Thecommunication bus 52 may be a Peripheral Component Interconnect (PCI) bus or an Extended Industry Standard Architecture (EISA) bus. Thecommunication bus 52 may be divided into an address bus, a data bus, a control bus, and the like. For ease of illustration, only one thick line is shown, but this does not mean that there is only one bus or one type of bus.
Thememory 54 may include a volatile memory (RAM), such as a random-access memory (RAM); the memory may also include a non-volatile memory (english: non-volatile memory), such as a flash memory (english: flash memory), a hard disk (english: hard disk drive, abbreviated: HDD) or a solid-state drive (english: SSD); thememory 54 may also comprise a combination of the above types of memories.
Theprocessor 51 may be a Central Processing Unit (CPU), a Network Processor (NP), or a combination of a CPU and an NP.
Theprocessor 51 may further include a hardware chip. The hardware chip may be an application-specific integrated circuit (ASIC), a Programmable Logic Device (PLD), or a combination thereof. The PLD may be a Complex Programmable Logic Device (CPLD), a field-programmable gate array (FPGA), a General Array Logic (GAL), or any combination thereof.
Optionally, thememory 54 is also used to store program instructions.

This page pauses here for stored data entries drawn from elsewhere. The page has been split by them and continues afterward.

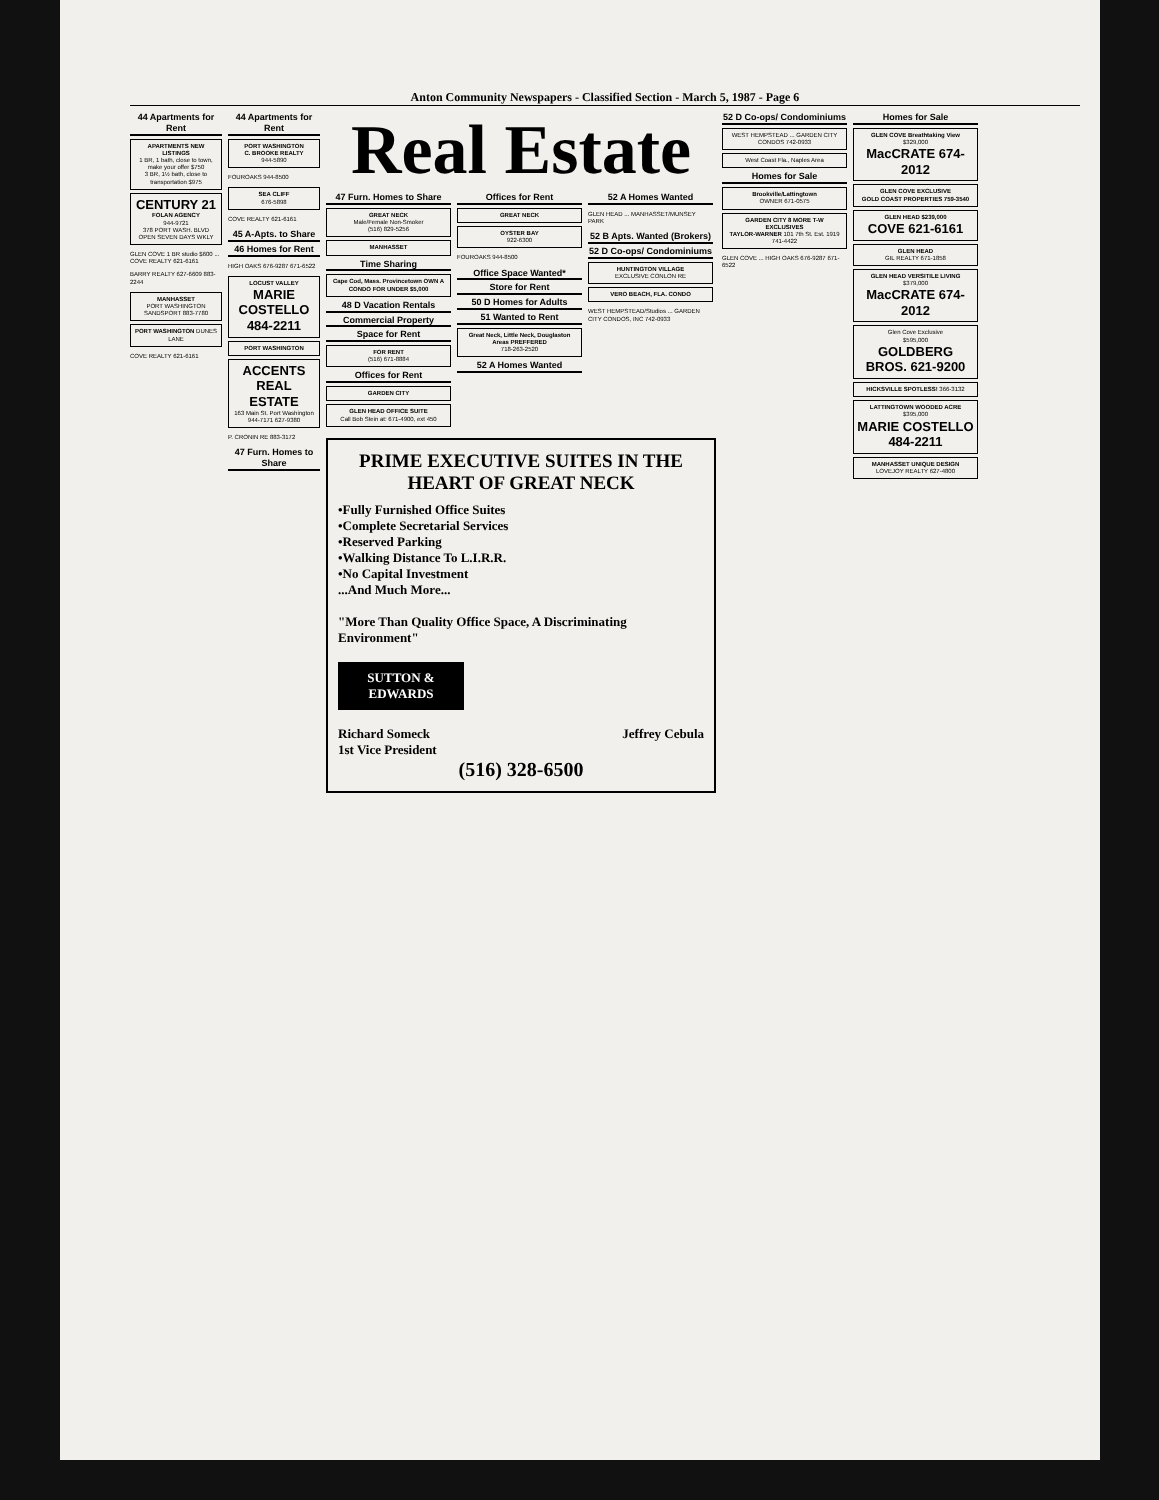Anton Community Newspapers - Classified Section - March 5, 1987 - Page 6
44 Apartments for Rent
APARTMENTS NEW LISTINGS
1 BR, 1 bath, close to town, make your offer $750
3 BR, 1½ bath, close to transportation $975
CENTURY 21
FOLAN AGENCY
944-9721
378 PORT WASH. BLVD OPEN SEVEN DAYS WKLY
GLEN COVE 1 BR studio $600 ... COVE REALTY 621-6161
BARRY REALTY 627-6609 883-2244
MANHASSET
PORT WASHINGTON
SANDSPORT 883-7780
PORT WASHINGTON DUNES LANE
COVE REALTY 621-6161
44 Apartments for Rent
PORT WASHINGTON
C. BROOKE REALTY
944-5890
FOUROAKS 944-8500
SEA CLIFF
676-5898
COVE REALTY 621-6161
45 A-Apts. to Share
46 Homes for Rent
HIGH OAKS 676-9287 671-6522
LOCUST VALLEY
MARIE COSTELLO 484-2211
PORT WASHINGTON
ACCENTS REAL ESTATE
163 Main St. Port Washington 944-7171 627-9380
P. CRONIN RE 883-3172
47 Furn. Homes to Share
Real Estate
47 Furn. Homes to Share
GREAT NECK
Male/Female Non-Smoker
(516) 829-5256
MANHASSET
Time Sharing
Cape Cod, Mass. Provincetown OWN A CONDO FOR UNDER $5,000
48 D Vacation Rentals
Commercial Property
Space for Rent
FOR RENT
(516) 671-8884
Offices for Rent
GARDEN CITY
GLEN HEAD OFFICE SUITE
Call Bob Stein at: 671-4900, ext 450
Offices for Rent
GREAT NECK
OYSTER BAY
922-6300
FOUROAKS 944-8500
Office Space Wanted*
Store for Rent
50 D Homes for Adults
51 Wanted to Rent
Great Neck, Little Neck, Douglaston Areas PREFFERED
718-263-2520
52 A Homes Wanted
52 A Homes Wanted
GLEN HEAD ... MANHASSET/MUNSEY PARK
52 B Apts. Wanted (Brokers)
52 D Co-ops/ Condominiums
HUNTINGTON VILLAGE
EXCLUSIVE CONLON RE
VERO BEACH, FLA. CONDO
WEST HEMPSTEAD/Studios ... GARDEN CITY CONDOS, INC 742-0933
PRIME EXECUTIVE SUITES IN THE HEART OF GREAT NECK
•Fully Furnished Office Suites
•Complete Secretarial Services
•Reserved Parking
•Walking Distance To L.I.R.R.
•No Capital Investment
...And Much More...
"More Than Quality Office Space, A Discriminating Environment"
SUTTON & EDWARDS
Richard Someck
1st Vice President Jeffrey Cebula
(516) 328-6500
52 D Co-ops/ Condominiums
WEST HEMPSTEAD ... GARDEN CITY CONDOS 742-0933
West Coast Fla., Naples Area
Homes for Sale
Brookville/Lattingtown
OWNER 671-0575
GARDEN CITY 8 MORE T-W EXCLUSIVES
TAYLOR-WARNER 101 7th St. Est. 1919 741-4422
GLEN COVE ... HIGH OAKS 676-9287 671-6522
Homes for Sale
GLEN COVE Breathtaking View
$329,000
MacCRATE 674-2012
GLEN COVE EXCLUSIVE
GOLD COAST PROPERTIES 759-3540
GLEN HEAD $239,000
COVE 621-6161
GLEN HEAD
GIL REALTY 671-1858
GLEN HEAD VERSITILE LIVING
$379,000
MacCRATE 674-2012
Glen Cove Exclusive
$595,000
GOLDBERG BROS. 621-9200
HICKSVILLE SPOTLESS! 366-3132
LATTINGTOWN WOODED ACRE
$395,000
MARIE COSTELLO 484-2211
MANHASSET UNIQUE DESIGN
LOVEJOY REALTY 627-4800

Theprocessor 51 may call program instructions to implement the data processing method as shown in the embodiments of fig. 1 and fig. 2 of the present application.
The embodiment of the invention also provides a non-transitory computer storage medium, wherein the computer storage medium stores computer executable instructions, and the computer executable instructions can execute the method for replacing the application software skin in any method embodiment. The storage medium may be a magnetic Disk, an optical Disk, a Read-Only Memory (ROM), a Random Access Memory (RAM), a Flash Memory (Flash Memory), a Hard Disk (Hard Disk Drive, abbreviated as HDD), a Solid State Drive (SSD), or the like; the storage medium may also comprise a combination of memories of the kind described above.
Although the embodiments of the present invention have been described in conjunction with the accompanying drawings, those skilled in the art may make various modifications and variations without departing from the spirit and scope of the invention, and such modifications and variations fall within the scope defined by the appended claims.